Le sourire inconnu le plus connu de Paris, c'est lui : John Hamon. En 2017, le Musée du sourire intègre à sa collection l'une de ses affiches de propagande. Sourire en coin, lèvres brillantes, le regard espiègle et le cheveu tout ébourifhé... Depuis 2001, la figure amusée du garçon aux lunettes à la Harry Potter sourit aux Parisiens. En 1999, l'artiste a 19 ans quand il prend cette photo d'identité. Tout d'abord, une bouille affichée de façon anonyme, puis affublée d'un nom, John Hamon. Oui, c'est bien le sien. L'artiste français part en campagne. Ses affiches se retrouvent sur le mobilier urbain, haut perché sur les murs. Créant la surprise, la nuit, à la sauvage, son visage souriant est projeté ensuite sur des monuments de la capitale, BNF, Invalides, Tour Eiffel, Palais de Tokyo... Un slogan surgit : "C'est la promotion qui fait l'artiste ou le degré zéro de l'art". Sa figure est devenu un emblème, celui de la résistance, un peu à l'instar de la figure de proue de Mai 68, Daniel Cohn-Bendit photographié par Jacques Haillot et reproduit en série par les artistes militants Bernard Rancillac et Gérard Fromanger.
 
Ce n'est pas un tableau d'entomologiste, ou plus précisément de leptidoptériste. En s'approchant, on découvre de délicats copeaux vernissés de crayons de couleur montrant une galerie de sourires. Une référence à un geste qui appartient à l'enfance. L'oeuvre subtile, délicatement colorée et fragile, est signée de Sébastien Goujou (né en 1978), diplômé de l'Ecole des Beaux-Arts de Nancy. Une pièce unique acquise en 2008 auprès de Benoît Porcher, galerie Semiose.
 
Une oeuvre engagée contre la barbarie et l'intolérance. Révéler par l'image les processus humains qui fondent une réalité dont la valeur sociale justifie la critique, tel est le projet artistique du photographe américain Andres Serrano.
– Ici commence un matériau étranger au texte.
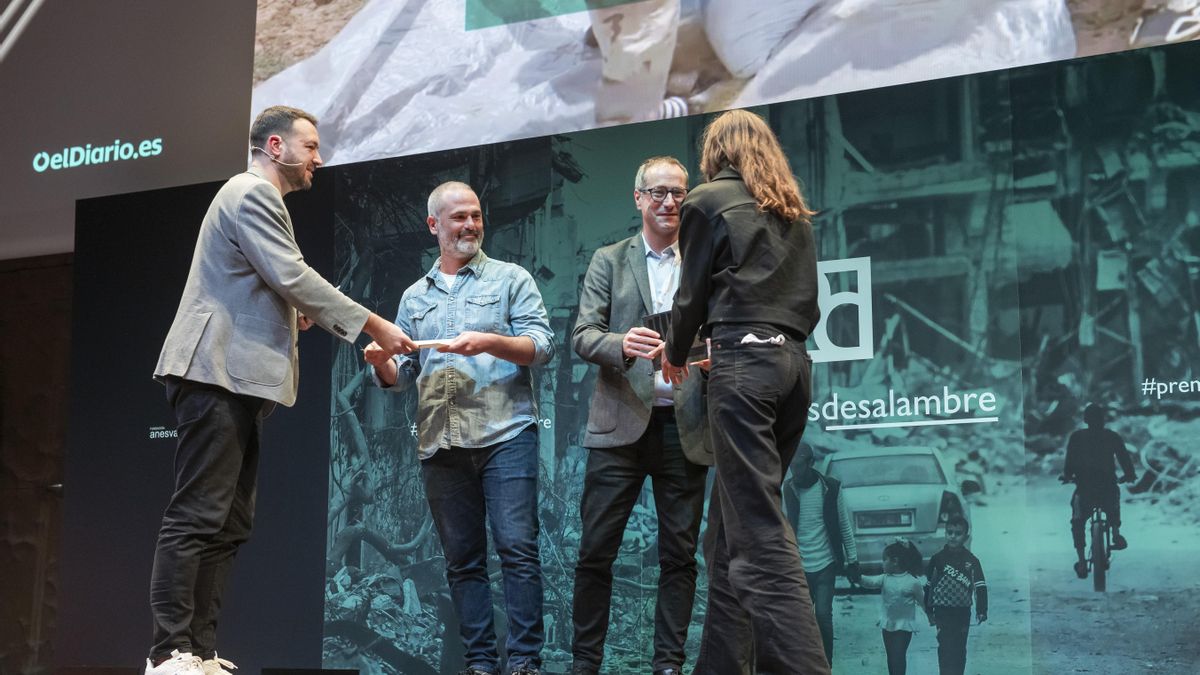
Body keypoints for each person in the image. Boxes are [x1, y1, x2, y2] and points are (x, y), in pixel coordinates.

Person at [147, 106, 416, 675]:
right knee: (199, 514)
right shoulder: (252, 193)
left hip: (234, 376)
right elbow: (291, 274)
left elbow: (264, 281)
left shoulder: (257, 199)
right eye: (311, 146)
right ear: (275, 146)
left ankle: (199, 651)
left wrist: (294, 313)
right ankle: (168, 651)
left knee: (229, 522)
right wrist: (373, 325)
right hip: (213, 370)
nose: (319, 158)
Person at [363, 181, 555, 675]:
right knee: (463, 561)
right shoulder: (414, 296)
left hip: (506, 433)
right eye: (459, 218)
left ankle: (525, 662)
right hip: (440, 441)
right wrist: (382, 363)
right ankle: (481, 663)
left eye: (476, 216)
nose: (471, 225)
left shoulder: (511, 278)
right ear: (434, 226)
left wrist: (488, 341)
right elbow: (404, 375)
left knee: (517, 550)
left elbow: (542, 346)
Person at [660, 109, 827, 674]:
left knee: (757, 535)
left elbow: (690, 295)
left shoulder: (707, 201)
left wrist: (675, 352)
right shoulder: (792, 213)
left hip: (744, 366)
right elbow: (811, 308)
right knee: (728, 534)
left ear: (717, 151)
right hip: (793, 367)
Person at [570, 156, 711, 675]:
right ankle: (585, 663)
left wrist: (711, 354)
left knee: (679, 556)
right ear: (638, 198)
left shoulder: (704, 261)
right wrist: (620, 344)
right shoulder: (609, 260)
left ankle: (668, 664)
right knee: (595, 552)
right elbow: (582, 335)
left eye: (678, 192)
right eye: (658, 192)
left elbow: (721, 329)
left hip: (685, 424)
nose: (669, 201)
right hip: (619, 426)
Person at [782, 443, 861, 664]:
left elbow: (844, 525)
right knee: (802, 619)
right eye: (791, 467)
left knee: (823, 615)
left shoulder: (831, 488)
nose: (795, 472)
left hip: (826, 562)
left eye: (799, 466)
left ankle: (826, 665)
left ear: (811, 463)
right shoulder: (788, 489)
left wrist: (853, 560)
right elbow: (784, 528)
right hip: (799, 565)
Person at [1061, 403, 1137, 578]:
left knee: (1077, 520)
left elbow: (1069, 460)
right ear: (1104, 420)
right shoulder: (1112, 436)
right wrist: (1129, 475)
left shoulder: (1076, 437)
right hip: (1107, 485)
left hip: (1085, 487)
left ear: (1085, 420)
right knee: (1114, 501)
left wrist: (1067, 476)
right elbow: (1124, 459)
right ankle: (1116, 534)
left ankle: (1081, 562)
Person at [924, 516, 987, 675]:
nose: (953, 536)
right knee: (944, 646)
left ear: (966, 536)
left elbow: (980, 586)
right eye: (949, 532)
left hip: (962, 612)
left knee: (959, 647)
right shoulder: (937, 559)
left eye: (958, 533)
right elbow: (929, 585)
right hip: (942, 611)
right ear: (945, 533)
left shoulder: (972, 561)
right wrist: (928, 609)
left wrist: (982, 610)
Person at [858, 540, 927, 675]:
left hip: (904, 626)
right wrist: (857, 577)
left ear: (895, 561)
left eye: (885, 560)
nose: (882, 563)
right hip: (887, 625)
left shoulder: (912, 582)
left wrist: (932, 617)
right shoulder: (885, 578)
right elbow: (869, 582)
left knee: (898, 656)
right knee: (891, 656)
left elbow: (923, 602)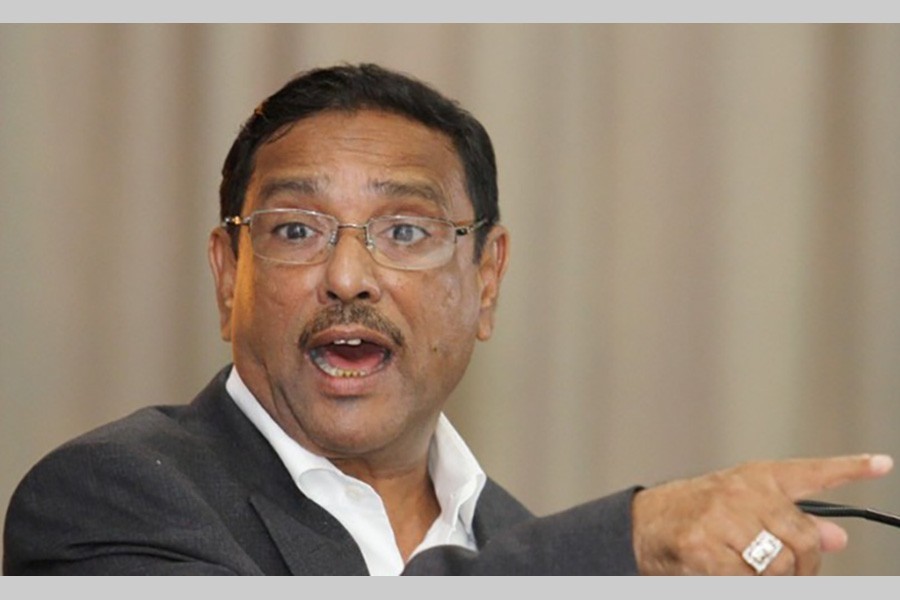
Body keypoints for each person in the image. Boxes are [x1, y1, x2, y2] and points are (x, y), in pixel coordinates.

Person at [2, 63, 893, 576]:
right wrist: (624, 541)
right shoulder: (106, 496)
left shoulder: (512, 538)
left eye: (405, 231)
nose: (348, 276)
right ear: (228, 271)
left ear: (487, 280)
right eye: (297, 230)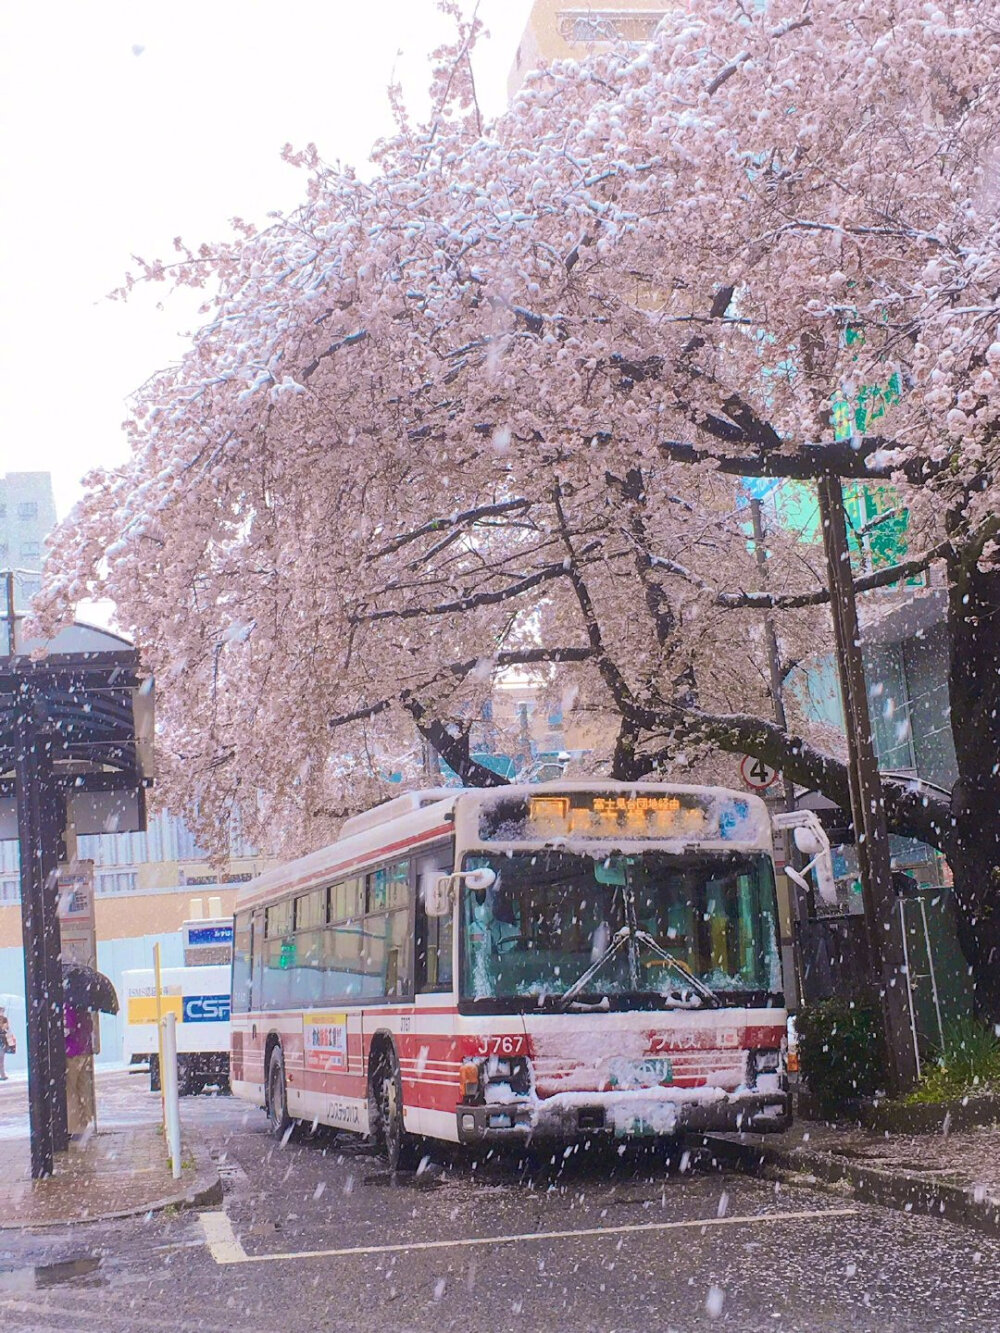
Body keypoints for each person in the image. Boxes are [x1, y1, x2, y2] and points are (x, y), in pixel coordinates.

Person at [64, 1004, 96, 1134]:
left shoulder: (68, 1006)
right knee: (84, 1089)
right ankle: (86, 1121)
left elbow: (67, 1029)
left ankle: (74, 1128)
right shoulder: (84, 1008)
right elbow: (90, 1027)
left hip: (72, 1053)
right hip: (85, 1051)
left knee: (71, 1090)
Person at [0, 1005, 13, 1080]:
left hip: (2, 1041)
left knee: (1, 1059)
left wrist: (5, 1026)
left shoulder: (4, 1019)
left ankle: (2, 1074)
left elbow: (6, 1029)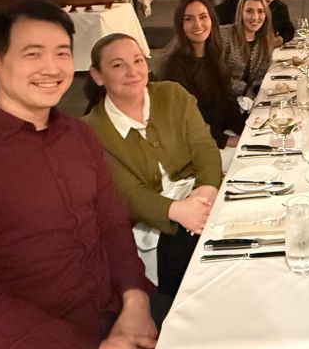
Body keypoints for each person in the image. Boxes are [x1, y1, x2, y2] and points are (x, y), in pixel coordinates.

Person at [0, 1, 156, 348]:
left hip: (120, 315)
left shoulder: (80, 136)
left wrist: (136, 300)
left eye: (62, 53)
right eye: (33, 54)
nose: (51, 68)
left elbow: (112, 226)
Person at [83, 33, 223, 298]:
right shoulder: (90, 130)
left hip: (201, 196)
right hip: (154, 220)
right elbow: (127, 193)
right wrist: (178, 210)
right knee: (195, 258)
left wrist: (206, 190)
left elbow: (204, 147)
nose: (132, 71)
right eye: (117, 65)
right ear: (97, 75)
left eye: (137, 61)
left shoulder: (173, 94)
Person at [161, 0, 246, 162]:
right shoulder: (174, 66)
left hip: (217, 134)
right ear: (180, 25)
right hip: (195, 146)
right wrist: (227, 141)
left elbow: (226, 101)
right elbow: (184, 121)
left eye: (203, 17)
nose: (197, 24)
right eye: (189, 19)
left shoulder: (213, 54)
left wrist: (245, 131)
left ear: (212, 20)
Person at [220, 0, 275, 100]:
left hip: (248, 102)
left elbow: (259, 76)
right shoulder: (224, 35)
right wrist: (245, 90)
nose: (255, 17)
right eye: (249, 11)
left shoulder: (264, 40)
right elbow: (216, 75)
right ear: (241, 13)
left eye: (260, 11)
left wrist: (256, 90)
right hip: (223, 100)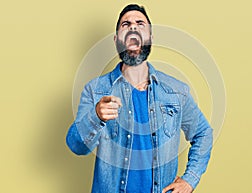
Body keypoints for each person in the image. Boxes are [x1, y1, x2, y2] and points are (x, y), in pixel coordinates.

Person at [66, 4, 213, 193]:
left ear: (150, 37)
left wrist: (190, 180)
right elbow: (76, 146)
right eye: (125, 24)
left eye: (140, 23)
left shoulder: (176, 91)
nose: (133, 27)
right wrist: (96, 116)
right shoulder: (96, 90)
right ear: (116, 39)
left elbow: (203, 133)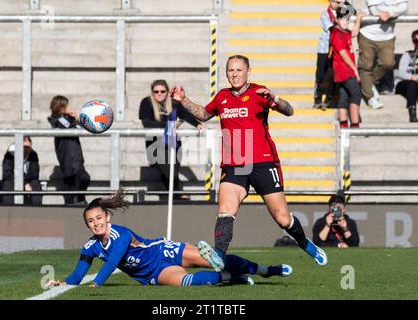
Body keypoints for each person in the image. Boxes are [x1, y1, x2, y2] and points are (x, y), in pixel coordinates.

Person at [170, 55, 327, 271]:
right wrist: (183, 100)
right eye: (230, 70)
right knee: (225, 210)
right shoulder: (222, 97)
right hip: (234, 165)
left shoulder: (259, 92)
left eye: (239, 70)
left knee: (282, 219)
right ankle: (219, 256)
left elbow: (289, 111)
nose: (234, 74)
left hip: (264, 163)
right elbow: (204, 114)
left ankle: (304, 242)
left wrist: (276, 97)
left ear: (248, 71)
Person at [49, 189, 293, 287]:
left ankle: (266, 269)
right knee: (191, 283)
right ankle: (234, 279)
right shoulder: (90, 246)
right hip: (152, 273)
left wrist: (99, 282)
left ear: (107, 217)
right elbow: (78, 273)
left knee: (215, 259)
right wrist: (65, 282)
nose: (96, 223)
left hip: (164, 251)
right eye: (90, 221)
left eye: (99, 218)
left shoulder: (120, 234)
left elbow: (113, 261)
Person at [139, 79, 204, 200]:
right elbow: (147, 123)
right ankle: (178, 193)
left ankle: (169, 200)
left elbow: (185, 114)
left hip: (173, 143)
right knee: (168, 171)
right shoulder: (146, 102)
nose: (159, 94)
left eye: (162, 91)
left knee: (172, 169)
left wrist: (197, 124)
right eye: (156, 91)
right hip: (155, 144)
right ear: (152, 92)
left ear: (167, 91)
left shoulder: (173, 103)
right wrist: (169, 125)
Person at [358, 0, 409, 109]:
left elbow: (404, 7)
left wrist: (390, 13)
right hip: (367, 34)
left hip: (387, 36)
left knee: (388, 63)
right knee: (365, 67)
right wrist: (395, 10)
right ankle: (370, 97)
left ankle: (367, 83)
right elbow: (375, 10)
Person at [48, 95, 91, 205]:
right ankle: (74, 201)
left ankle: (78, 199)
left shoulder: (67, 119)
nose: (68, 107)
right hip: (68, 156)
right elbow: (73, 128)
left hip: (75, 155)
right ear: (60, 107)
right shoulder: (58, 119)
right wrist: (76, 120)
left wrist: (76, 119)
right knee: (76, 180)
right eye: (66, 106)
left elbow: (79, 128)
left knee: (80, 179)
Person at [330, 4, 366, 128]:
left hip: (343, 72)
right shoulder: (336, 33)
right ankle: (355, 127)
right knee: (356, 95)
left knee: (344, 98)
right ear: (337, 19)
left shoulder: (343, 31)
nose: (346, 22)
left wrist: (359, 18)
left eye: (347, 19)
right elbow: (343, 54)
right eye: (343, 19)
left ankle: (343, 127)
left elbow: (354, 32)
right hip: (345, 71)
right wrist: (355, 70)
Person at [313, 0, 343, 110]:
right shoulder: (325, 14)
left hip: (336, 48)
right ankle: (318, 98)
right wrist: (341, 21)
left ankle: (328, 99)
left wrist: (345, 3)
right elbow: (331, 28)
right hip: (324, 48)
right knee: (321, 74)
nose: (337, 3)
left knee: (333, 74)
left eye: (339, 1)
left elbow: (352, 11)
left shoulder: (342, 11)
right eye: (335, 1)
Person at [0, 136, 42, 205]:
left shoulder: (33, 155)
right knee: (7, 184)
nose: (26, 149)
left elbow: (34, 173)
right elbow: (7, 174)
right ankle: (8, 210)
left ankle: (36, 210)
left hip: (28, 180)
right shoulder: (9, 155)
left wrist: (25, 182)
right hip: (13, 180)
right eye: (24, 147)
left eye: (28, 147)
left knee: (35, 184)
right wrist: (24, 183)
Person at [395, 29, 418, 123]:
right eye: (416, 40)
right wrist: (411, 77)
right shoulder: (407, 55)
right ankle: (412, 113)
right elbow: (401, 73)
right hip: (405, 83)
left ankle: (413, 111)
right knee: (412, 84)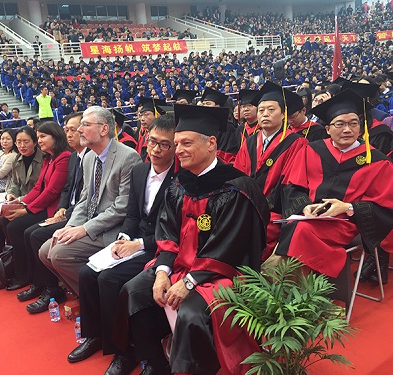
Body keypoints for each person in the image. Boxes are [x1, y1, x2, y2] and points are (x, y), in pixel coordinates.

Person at [107, 104, 270, 375]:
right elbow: (167, 234)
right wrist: (162, 272)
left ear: (211, 143)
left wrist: (188, 282)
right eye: (177, 143)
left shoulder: (236, 188)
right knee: (132, 292)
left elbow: (228, 247)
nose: (179, 150)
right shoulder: (179, 184)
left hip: (220, 272)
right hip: (179, 265)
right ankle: (156, 362)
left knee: (192, 313)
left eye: (186, 143)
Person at [67, 114, 177, 365]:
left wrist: (137, 244)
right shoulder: (140, 171)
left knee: (108, 278)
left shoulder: (179, 179)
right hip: (134, 240)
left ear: (175, 147)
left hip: (157, 247)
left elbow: (172, 231)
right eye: (152, 142)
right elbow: (132, 214)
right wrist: (124, 237)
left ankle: (124, 349)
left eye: (164, 145)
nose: (155, 150)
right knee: (86, 273)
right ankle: (95, 334)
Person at [276, 89, 393, 281]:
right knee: (298, 227)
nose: (347, 129)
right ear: (328, 129)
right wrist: (306, 206)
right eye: (340, 124)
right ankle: (313, 291)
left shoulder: (377, 161)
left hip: (347, 223)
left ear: (361, 127)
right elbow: (292, 187)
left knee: (298, 231)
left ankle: (300, 293)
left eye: (353, 123)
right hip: (309, 217)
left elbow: (386, 209)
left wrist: (348, 207)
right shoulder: (311, 151)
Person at [38, 106, 141, 298]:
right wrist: (70, 227)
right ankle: (89, 297)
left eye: (85, 125)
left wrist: (85, 229)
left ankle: (98, 299)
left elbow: (122, 207)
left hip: (112, 229)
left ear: (103, 129)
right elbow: (85, 198)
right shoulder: (89, 157)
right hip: (89, 223)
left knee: (59, 254)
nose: (78, 130)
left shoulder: (128, 157)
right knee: (45, 251)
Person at [16, 113, 90, 312]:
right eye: (67, 130)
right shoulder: (71, 157)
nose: (70, 134)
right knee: (20, 229)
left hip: (79, 215)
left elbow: (56, 192)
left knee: (34, 234)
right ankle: (36, 280)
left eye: (73, 130)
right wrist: (61, 208)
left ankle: (51, 288)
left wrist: (62, 212)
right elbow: (65, 190)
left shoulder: (72, 157)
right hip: (65, 210)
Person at [234, 82, 308, 260]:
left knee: (255, 231)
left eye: (271, 109)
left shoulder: (297, 143)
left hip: (275, 211)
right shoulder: (250, 142)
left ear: (283, 114)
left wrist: (262, 206)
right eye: (261, 110)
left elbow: (291, 183)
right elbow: (238, 176)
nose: (265, 114)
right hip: (248, 206)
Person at [0, 121, 71, 291]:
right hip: (42, 205)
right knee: (5, 221)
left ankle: (30, 277)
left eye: (43, 136)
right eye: (38, 137)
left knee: (18, 228)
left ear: (56, 136)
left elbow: (52, 191)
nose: (40, 141)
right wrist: (21, 202)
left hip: (52, 208)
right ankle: (21, 270)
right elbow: (39, 187)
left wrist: (27, 210)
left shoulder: (63, 157)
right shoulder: (48, 157)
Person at [0, 126, 43, 254]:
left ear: (34, 142)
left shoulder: (43, 160)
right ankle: (3, 256)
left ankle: (15, 255)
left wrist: (20, 199)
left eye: (26, 142)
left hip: (34, 201)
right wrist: (12, 194)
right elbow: (16, 183)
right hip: (20, 200)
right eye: (18, 142)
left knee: (5, 221)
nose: (22, 145)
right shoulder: (17, 160)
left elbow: (41, 189)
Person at [200, 87, 239, 164]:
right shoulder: (201, 126)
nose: (204, 106)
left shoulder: (227, 128)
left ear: (217, 107)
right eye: (203, 104)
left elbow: (227, 154)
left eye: (208, 104)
Des portraits dans la tradition de la photographie humaniste qui prennent une force supplémentaire, celle de la simplicité et de la grandeur d'âme. Le sourire de La Diseuse de bonne aventure, Juana Rios Rios, dite "Juana de Cubana" (2012) illustre cet appétence pour la beauté d'un visage, la vérité d'une expression. "J'ai fait de Cuba mon studio", explique l'artiste. Un bel hommage à ses racines et à sa mère cubaine. Acquise auprès de la galerie Nathalie Obadia, la photographie fait partie de la Collection du Musée du sourire depuis 2016.
 
Monsieur Chat est une création graphique de l'artiste franco-suisse Thoma Vuille, apparu en 1997 à Orléans. Il ravit les Parisiens dans le métro, sur les murs lacérés dans la rue... Son chat orangé arbore un sourire enjoué, aussi malicieux que le personnage du roman de Lewis Carroll, Le Chat du Cheshire, dans Alice aux Pays des Merveilles. Un sourire qui ne défaillit jamais malgré ses déboires parfois avec la justice. Dans sa version carton, il a intégré la Collection du Musée du sourire à l'occasion de la FIAC off 2016.
 
"Saisir l’instant, exprimer l’émotion, attraper le geste ou l’ambiance de la chose vue... ", tel a été le chemin de Sabine Weiss (née en 1924), dernière représentante de la photographie humaniste incarnée par Robert Doisneau. Elle a photographié avec bonheur les amoureux, les pauvres mais aussi les enfants, dans le Paris des années 1950… et dans le monde entier. Icone du XXe siècle, le portrait de La petite Egyptienne réalisé en 1983 lors d'un voyage au Caire avec Hugh Weiss a rejoint la Collection du Musée du sourire. "Cette petite vendait des poupées de chiffon. Elle est la joie de vivre", se souvient Sabine Weiss.
 
Il a fait de l'art, sa discipline, et du sport, son domaine de contre-performance. Avec ironie, Thomas Wattebled (né en 1990) délivre ses télescopages visuels en champion du dessalage en art et autres échouages du langage. "Il faut jouer pour devenir sérieux", disait Aristote. A travers "Ball-Trap en famille" (2013), Thomas Wattebled place les visages souriants de la famille royale d'Angleterre dans des assiettes de ball-trap, fragiles et pop à la fois. Un shooting qui devait trouver tout naturellement sa place au sein du Musée du sourire.